Forum OpenACS Development: ACS crashes on TCL bad code offset?

Collapse
Posted by Dan Lieberman on
Here's the last bit from our aolserver log before the server crashed:

[12/Mar/2003:07:30:06][31249.106508][-sched:6-] Notice: Running scheduled proc sec_sweep_sessions...
[12/Mar/2003:07:30:06][31249.106508][-sched:6-] Notice: Querying '
        delete from sec_sessions
        where  1047447006 - last_hit > 176800;'
[12/Mar/2003:07:30:06][31249.106508][-sched:6-] Notice: dbinit: sql(localhost::acs): '
        delete from sec_sessions
        where  1047447006 - last_hit > 176800
    '
[12/Mar/2003:07:30:06][31249.106508][-sched:6-] Notice: Done running scheduled proc sec_sweep_sessions.
GetCmdLocEncodingSize: bad code offset

Collapse
Posted by Don Baccus on
"TCL bad code offset" ...

This tells me one of two things have happened:

1. You've stumbled across a bug in the Tcl bytecode compiler or

2. Bad RAM, or a bad write to swap, or something similar corrupted the compiled byte code.

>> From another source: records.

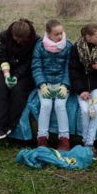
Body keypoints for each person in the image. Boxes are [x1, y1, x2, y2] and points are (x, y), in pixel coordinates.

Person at [0, 18, 37, 142]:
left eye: (21, 40)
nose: (18, 41)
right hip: (8, 69)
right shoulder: (5, 35)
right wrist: (6, 74)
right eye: (16, 38)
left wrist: (16, 77)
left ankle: (10, 126)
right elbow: (2, 55)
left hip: (25, 73)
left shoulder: (36, 40)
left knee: (18, 90)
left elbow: (29, 62)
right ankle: (0, 127)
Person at [32, 19, 72, 151]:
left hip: (61, 83)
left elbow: (69, 68)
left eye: (61, 33)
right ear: (48, 34)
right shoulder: (40, 46)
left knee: (60, 105)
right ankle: (42, 138)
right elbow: (37, 67)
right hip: (46, 83)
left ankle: (64, 139)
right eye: (56, 34)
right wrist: (42, 85)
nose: (60, 36)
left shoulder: (68, 46)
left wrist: (65, 85)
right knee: (46, 105)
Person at [68, 22, 97, 152]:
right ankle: (85, 139)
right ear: (88, 37)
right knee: (85, 111)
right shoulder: (75, 49)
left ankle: (90, 143)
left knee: (95, 110)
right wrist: (80, 90)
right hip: (81, 87)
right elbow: (73, 71)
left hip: (96, 85)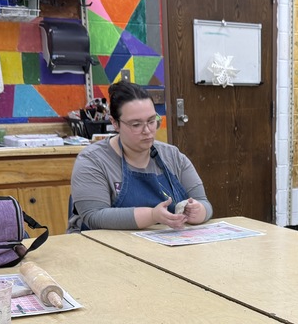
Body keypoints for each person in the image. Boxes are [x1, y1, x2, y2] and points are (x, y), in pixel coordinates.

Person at [68, 81, 212, 231]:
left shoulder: (173, 156)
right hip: (104, 248)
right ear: (115, 123)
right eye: (136, 124)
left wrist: (198, 211)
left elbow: (203, 202)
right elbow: (94, 217)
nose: (147, 130)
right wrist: (152, 216)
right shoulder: (93, 161)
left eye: (151, 121)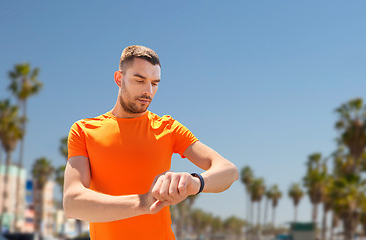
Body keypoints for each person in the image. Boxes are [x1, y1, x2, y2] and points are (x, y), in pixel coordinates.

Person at [63, 45, 239, 239]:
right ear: (119, 79)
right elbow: (72, 203)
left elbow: (229, 171)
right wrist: (142, 203)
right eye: (140, 80)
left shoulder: (168, 128)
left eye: (155, 83)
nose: (148, 91)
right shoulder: (84, 130)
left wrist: (195, 183)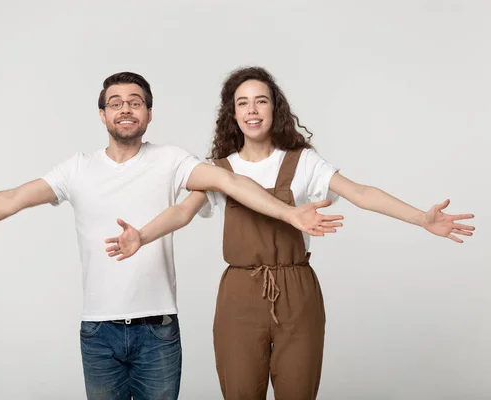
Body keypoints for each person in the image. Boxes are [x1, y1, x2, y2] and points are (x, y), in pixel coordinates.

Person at [0, 71, 344, 400]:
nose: (125, 108)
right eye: (115, 101)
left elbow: (233, 184)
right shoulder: (76, 169)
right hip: (99, 331)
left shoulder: (172, 160)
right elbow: (12, 198)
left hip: (159, 330)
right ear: (102, 112)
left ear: (148, 112)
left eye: (135, 101)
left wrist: (290, 215)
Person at [104, 67, 476, 400]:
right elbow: (183, 211)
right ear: (232, 114)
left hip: (297, 292)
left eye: (261, 101)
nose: (252, 110)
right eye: (243, 103)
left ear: (274, 108)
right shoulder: (219, 169)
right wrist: (143, 235)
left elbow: (361, 193)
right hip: (240, 293)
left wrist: (420, 219)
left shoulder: (303, 162)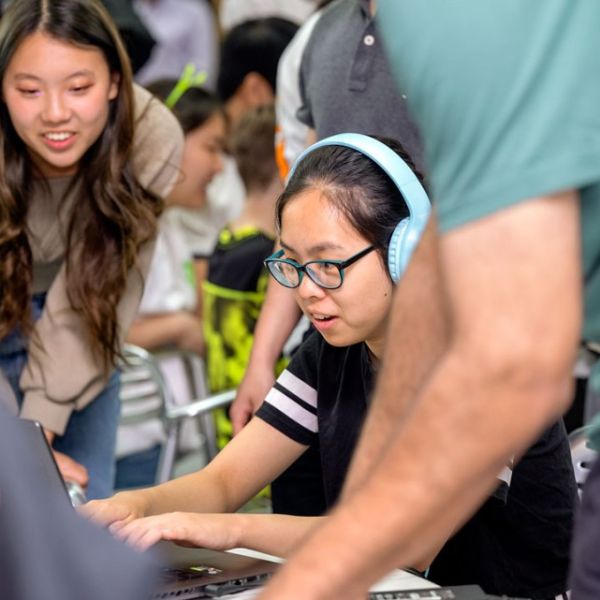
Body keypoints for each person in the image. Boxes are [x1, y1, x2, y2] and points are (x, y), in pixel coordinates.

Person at [82, 135, 575, 598]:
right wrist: (136, 506)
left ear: (408, 252)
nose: (307, 289)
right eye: (292, 264)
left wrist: (228, 530)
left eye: (328, 264)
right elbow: (224, 482)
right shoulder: (328, 351)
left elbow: (406, 540)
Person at [253, 2, 599, 600]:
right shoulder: (374, 31)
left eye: (329, 264)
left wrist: (322, 568)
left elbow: (516, 367)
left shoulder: (452, 21)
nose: (311, 286)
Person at [0, 0, 183, 499]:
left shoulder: (149, 134)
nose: (55, 114)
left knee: (81, 517)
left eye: (79, 88)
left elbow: (95, 290)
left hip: (85, 325)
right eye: (28, 90)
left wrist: (34, 435)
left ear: (114, 83)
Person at [230, 0, 424, 434]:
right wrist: (263, 360)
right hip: (332, 345)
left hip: (442, 348)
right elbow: (304, 211)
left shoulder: (476, 35)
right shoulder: (316, 37)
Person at [114, 79, 226, 490]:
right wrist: (179, 328)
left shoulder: (171, 225)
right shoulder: (119, 232)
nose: (218, 167)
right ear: (167, 138)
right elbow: (90, 328)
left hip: (174, 431)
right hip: (131, 436)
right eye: (212, 147)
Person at [133, 0, 219, 90]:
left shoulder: (195, 11)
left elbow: (202, 70)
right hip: (133, 95)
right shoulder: (130, 7)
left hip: (174, 98)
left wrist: (178, 99)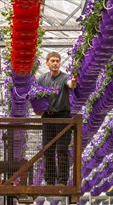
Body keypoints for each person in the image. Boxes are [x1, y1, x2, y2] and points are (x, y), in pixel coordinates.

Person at [36, 51, 78, 186]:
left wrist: (73, 82)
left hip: (63, 117)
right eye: (52, 61)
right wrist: (37, 108)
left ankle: (62, 181)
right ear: (47, 63)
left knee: (62, 150)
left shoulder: (65, 77)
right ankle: (49, 180)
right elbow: (36, 96)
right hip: (48, 117)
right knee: (48, 150)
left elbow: (70, 84)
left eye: (57, 61)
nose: (55, 63)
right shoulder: (42, 79)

If it persists after restarting AOLserver then #1 is likely, if not, #2.

If #1 ... try the new AOLserver 4.0 beta3 with Tcl 8.4.2 to see if it has been fixed in the latest release.

Collapse
Posted by Dan Lieberman on
Bob
thanks. Well I guess its #2 - we restarted aolserver and in several days of intensive activity havent seen a relapse.
dL
Collapse
Posted by Dan Lieberman on
Ran dmesg on the machine and sure enough got an NMI.

Uhhuh. NMI received. Dazed and confused, but trying to continue
s0 kernel: You probably have a hardware problem with your RAM chips

This is an important lesson for anyone experiencing
instability with AOLserver/OACS - FIRST check the kernel logs.